One of the best ways to get indoor herbs started is to root a cutting—this way you don’t have to play the waiting game for a seed to sprout and develop into a mature plant. Cuttings may be rooted in water, moist soil, or even a damp paper towel wrapped in plastic. Rooting hormone will help speed the process along. Basil, sage, thyme, rosemary, mints and tomatoes have all been known to root and not let go!

Choose a Cutting

When choosing a stem to cut,  it is important to avoid new, immature growth. I prefer to use a woody or developed softwood side shoot. Take cuttings early morning before a warm sun has sapped their stored energy.

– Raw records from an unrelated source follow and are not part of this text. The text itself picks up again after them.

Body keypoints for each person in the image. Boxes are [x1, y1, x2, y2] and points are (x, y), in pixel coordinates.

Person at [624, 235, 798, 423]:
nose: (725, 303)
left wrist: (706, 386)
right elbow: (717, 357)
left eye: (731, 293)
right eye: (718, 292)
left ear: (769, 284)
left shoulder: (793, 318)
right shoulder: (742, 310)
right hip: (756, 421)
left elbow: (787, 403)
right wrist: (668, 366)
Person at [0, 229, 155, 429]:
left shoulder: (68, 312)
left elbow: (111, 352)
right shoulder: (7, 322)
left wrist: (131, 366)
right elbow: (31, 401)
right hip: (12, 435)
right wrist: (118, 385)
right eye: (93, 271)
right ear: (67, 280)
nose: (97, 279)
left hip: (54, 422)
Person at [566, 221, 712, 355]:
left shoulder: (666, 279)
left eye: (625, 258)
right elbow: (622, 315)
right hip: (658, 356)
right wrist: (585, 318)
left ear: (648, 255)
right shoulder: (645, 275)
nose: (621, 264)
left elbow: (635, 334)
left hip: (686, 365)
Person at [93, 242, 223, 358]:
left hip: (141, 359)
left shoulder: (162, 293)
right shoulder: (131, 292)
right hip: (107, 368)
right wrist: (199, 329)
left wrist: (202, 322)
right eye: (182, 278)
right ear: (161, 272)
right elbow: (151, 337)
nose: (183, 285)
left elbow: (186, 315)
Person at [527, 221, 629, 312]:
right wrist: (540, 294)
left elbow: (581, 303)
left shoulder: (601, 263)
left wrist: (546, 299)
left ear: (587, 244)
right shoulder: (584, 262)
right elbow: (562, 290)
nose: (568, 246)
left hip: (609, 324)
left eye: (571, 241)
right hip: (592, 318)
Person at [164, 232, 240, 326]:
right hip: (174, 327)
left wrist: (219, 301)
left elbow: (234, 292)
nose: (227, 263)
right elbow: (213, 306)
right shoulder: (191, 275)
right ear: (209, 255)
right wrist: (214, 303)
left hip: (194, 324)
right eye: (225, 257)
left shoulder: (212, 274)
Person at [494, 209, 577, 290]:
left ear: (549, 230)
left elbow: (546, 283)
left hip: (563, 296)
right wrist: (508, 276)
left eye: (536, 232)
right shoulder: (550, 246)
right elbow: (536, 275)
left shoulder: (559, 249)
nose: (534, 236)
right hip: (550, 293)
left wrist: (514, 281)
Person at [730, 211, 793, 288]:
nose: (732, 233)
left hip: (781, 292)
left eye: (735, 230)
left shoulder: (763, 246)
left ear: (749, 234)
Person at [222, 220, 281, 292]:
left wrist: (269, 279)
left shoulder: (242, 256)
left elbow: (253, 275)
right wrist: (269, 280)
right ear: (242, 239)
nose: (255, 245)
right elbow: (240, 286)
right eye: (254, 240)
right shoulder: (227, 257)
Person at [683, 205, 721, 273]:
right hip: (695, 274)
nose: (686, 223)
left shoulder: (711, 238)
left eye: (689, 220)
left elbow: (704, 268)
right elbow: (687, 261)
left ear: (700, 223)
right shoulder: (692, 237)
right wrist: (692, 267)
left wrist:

It is also a good idea to take several cuttings per chance one doesn’t develop roots.

Remove Leaves

Remove any leaves and side shoots 2”-4” from the bottom to prevent rot.

Dip cutting end into rooting hormone.

Rooting mediums:

  • Soil – make sure the soil mixture is light and retains moisture.
  • Water – root cuttings in a jar of water. Don’t forget to change the water every couple days.
  • Paper towel – dampen a paper towel and wrap around the base of the cutting, then wrap plastic around the paper towel.

Developing Roots

Until they begin to develop roots, cuttings need to remain moist and must not be allowed to dry out. Use a plastic bottle or plastic bag (like a miniature greenhouse) to help retain moisture. Stick the cuttings in a sunny location such as an east or south facing window. Do not fertilize until roots have developed.

Tug Tug Tug

Check weekly for root development. If using soil, gently tug on the cutting—any resistance means it has begun to develop roots. Generally it will take anywhere from 2-6 weeks for roots to develop. If rooting in a glass of water or a damp paper towel, wait until roots are at least 2” before replanting in soil.